One problem with dealing with difficult people is that it takes up a lot of energy.  It's hard to force yourself to do more than tackle immediate problems.  But in late summer/early autumn I forced myself to write some applications - one for a fellowship at the Radcliffe Institute for Advanced Study, one for a Stipendium in Berlin for writers in a language other than German, one for a grant from the Society of Authors.

It looks as though I didn't get the stipendium (the announcements were to go out in December).  The Radcliffe fellowships won't be announced until March.  But today, when I came in from doing a load of laundry, I found a letter from the Society of Authors and a cheque - they'd given me a grant which will let me replace my ailing MacBook.  (Its keyboard died in July 2016; I've been nursing it along with an external keyboard every since.)

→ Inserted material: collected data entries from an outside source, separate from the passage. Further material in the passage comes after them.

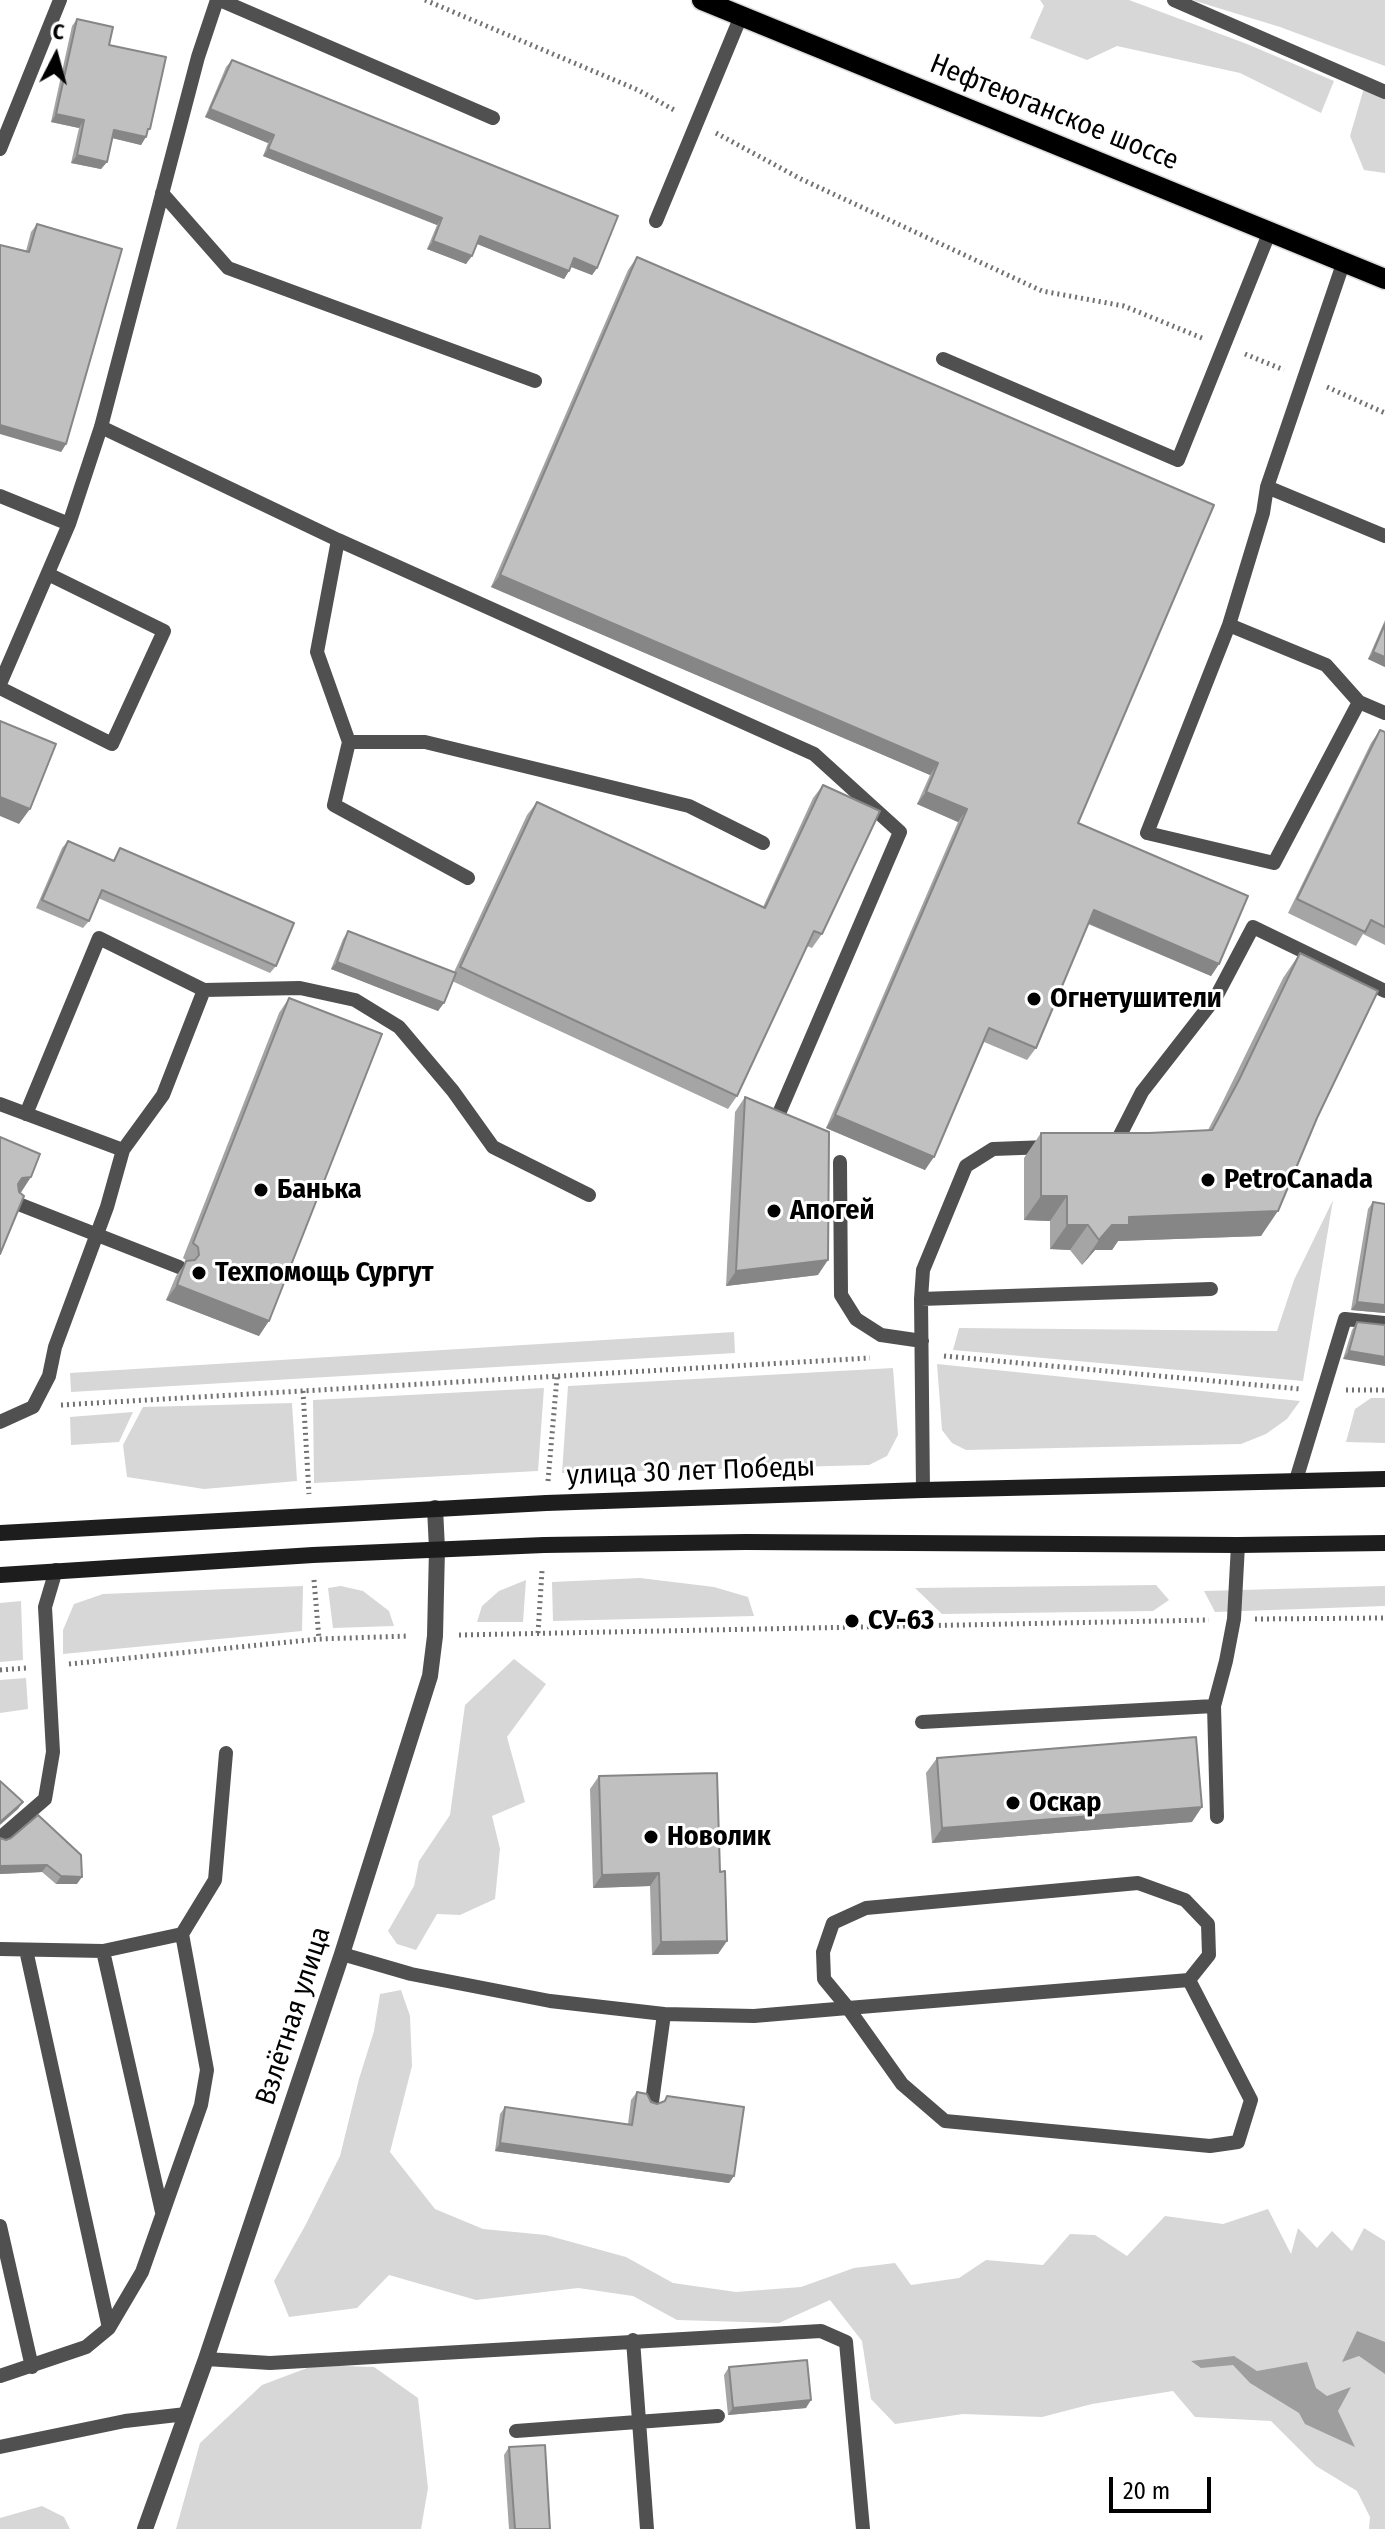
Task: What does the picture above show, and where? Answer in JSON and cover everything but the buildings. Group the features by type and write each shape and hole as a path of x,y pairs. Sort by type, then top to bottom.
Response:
{"main road":[{"name":"Нефтеюганское шоссе","path":"702,0 1385,279"},
{"name":"улица 30 лет Победы","path":"0,1533 435,1508 923,1490 1385,1479"},
{"path":"0,1575 544,1545 746,1542 1385,1543"}],"street":[{"name":"Взлётная улица","path":"145,2529 206,2359 342,1954 430,1676 435,1636 435,1508"}],"lane":[{"path":"0,149 60,0"},
{"path":"48,574 164,631 112,744 0,686 69,524 101,427 198,57 219,0 493,118"},
{"path":"1174,0 1385,92"},
{"path":"656,221 741,16"},
{"path":"162,193 228,268 535,381"},
{"path":"943,359 1178,460 1270,231"},
{"path":"1344,261 1267,487 1263,513 1229,625 1147,833 1274,863 1359,702"},
{"path":"101,427 338,540 814,754 900,832 780,1111"},
{"path":"1267,487 1385,536"},
{"path":"0,496 69,524"},
{"path":"338,540 317,652 349,742 334,805 468,878"},
{"path":"1229,625 1326,665 1359,702 1385,713"},
{"path":"349,742 425,742 658,798 689,806 763,843"},
{"path":"1100,1145 1115,1145 1142,1092 1216,997 1253,927 1385,991"},
{"path":"26,1114 99,938 204,990 300,988 355,1000 399,1027 453,1091 493,1147 589,1195"},
{"path":"0,1422 33,1407 49,1376 55,1347 107,1207 123,1150 163,1095 204,990"},
{"path":"0,1104 123,1150"},
{"path":"923,1490 923,1270 966,1166 993,1149 1069,1146"},
{"path":"840,1162 841,1295 856,1319 881,1335 922,1348"},
{"path":"16,1203 179,1267"},
{"path":"921,1299 1211,1289"},
{"path":"1296,1480 1345,1319 1385,1323"},
{"path":"1217,1817 1214,1706 1234,1619 1238,1545"},
{"path":"0,1838 45,1799 53,1752 45,1607 56,1570"},
{"path":"922,1722 1214,1706"},
{"path":"0,2376 86,2347 109,2328 142,2272 201,2105 207,2070 182,1934 215,1880 226,1753"},
{"path":"342,1954 411,1974 550,2001 664,2014 754,2016 848,2008 1189,1980 1209,1955 1208,1924 1185,1900 1138,1883 866,1908 833,1923 823,1952 824,1979 848,2008 902,2084 945,2121 1210,2146 1238,2142 1251,2100 1189,1980"},
{"path":"0,1949 103,1951 182,1934"},
{"path":"26,1950 109,2328"},
{"path":"103,1951 162,2214"},
{"path":"652,2102 664,2014"},
{"path":"0,2226 32,2367"},
{"path":"206,2359 270,2363 821,2331 846,2342 863,2529"},
{"path":"633,2340 647,2529"},
{"path":"0,2447 125,2421 186,2414"},
{"path":"516,2431 718,2416"}],"path":[{"path":"425,0 638,90 801,179 1042,291 1124,306 1385,413"},
{"path":"922,1348 1286,1389 1385,1390"},
{"path":"33,1407 874,1357"},
{"path":"0,1670 319,1639 1385,1618"}],"shaded area":[{"path":"1040,0 1129,0 1247,44 1334,81 1321,113 1240,73 1117,46 1087,60 1030,38 1044,6"},
{"path":"1192,0 1385,0 1385,66 1280,27"},
{"path":"1364,88 1385,97 1385,173 1364,170 1350,136"},
{"path":"1333,1200 1303,1381 953,1350 959,1328 1277,1331 1294,1280"},
{"path":"734,1332 735,1353 71,1392 70,1373"},
{"path":"937,1364 1300,1401 1287,1419 1266,1434 1241,1444 966,1450 952,1443 942,1430"},
{"path":"893,1368 898,1435 887,1456 869,1465 562,1473 568,1386"},
{"path":"544,1388 538,1471 314,1483 313,1400"},
{"path":"1371,1398 1385,1398 1385,1443 1346,1442 1355,1409"},
{"path":"292,1403 297,1481 204,1489 127,1477 123,1445 143,1407"},
{"path":"133,1412 119,1442 71,1445 70,1417"},
{"path":"640,1578 714,1587 748,1597 754,1616 553,1621 552,1582"},
{"path":"526,1580 523,1622 477,1622 482,1606 499,1591"},
{"path":"1156,1585 1169,1600 1153,1611 942,1614 915,1588"},
{"path":"303,1586 302,1631 63,1654 63,1630 74,1604 103,1594"},
{"path":"341,1586 363,1591 389,1611 394,1626 333,1628 328,1588"},
{"path":"1385,1586 1385,1606 1215,1612 1204,1591"},
{"path":"21,1601 23,1660 0,1662 0,1603"},
{"path":"514,1659 546,1684 507,1737 525,1802 492,1816 500,1849 495,1899 460,1915 437,1914 416,1950 397,1944 388,1931 414,1886 419,1861 450,1815 465,1705"},
{"path":"26,1678 28,1709 0,1713 0,1680"},
{"path":"401,1990 410,2016 412,2066 390,2152 435,2209 483,2229 546,2235 626,2257 673,2283 736,2292 801,2287 854,2268 895,2263 911,2285 959,2278 986,2260 1043,2265 1070,2234 1095,2235 1127,2256 1165,2216 1223,2224 1268,2209 1291,2254 1298,2228 1317,2248 1332,2231 1352,2251 1364,2228 1385,2241 1385,2529 1369,2529 1370,2517 1357,2491 1316,2466 1271,2421 1195,2417 1173,2391 1092,2404 1042,2417 963,2414 895,2424 871,2399 862,2341 830,2300 779,2323 677,2320 633,2296 578,2288 476,2300 389,2275 357,2308 289,2317 274,2281 340,2156 374,2031 380,1994"},
{"path":"1357,2331 1385,2342 1385,2374 1359,2356 1342,2362"},
{"path":"1234,2356 1257,2371 1307,2362 1316,2388 1327,2396 1351,2387 1338,2411 1355,2447 1305,2424 1299,2413 1250,2383 1233,2365 1201,2368 1191,2361"},
{"path":"315,2365 374,2367 418,2398 428,2488 421,2529 176,2529 200,2443 262,2385"},
{"path":"42,2506 64,2517 70,2529 0,2529 0,2518"}],"place":[{"name":"Огнетушители","path":"1034,999"},
{"name":"PetroCanada","path":"1208,1180"},
{"name":"Банька","path":"261,1190"},
{"name":"Апогей","path":"774,1211"},
{"name":"Техпомощь Сургут","path":"199,1273"},
{"name":"СУ-63","path":"852,1621"},
{"name":"Оскар","path":"1013,1803"},
{"name":"Новолик","path":"651,1837"}]}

So that's the good news for the year, because I was wondering what I should do.  I could definitely cut costs by switching to a PC - it's not nearly as worrying if a $300 laptop suddenly has to be replaced. And it's not as though I'm a fan of Macs - I loathe Apple with every fibre of my being.  But it would limit the kinds of book I could write.  I would have to leave all my Mellel documents behind.  I had the feeling that it would be bad to sit down and try to think of a book that did not require X, Y and Z, and talk myself into it. 

So now I don't have to make that decision.  Thank you, Society of Authors!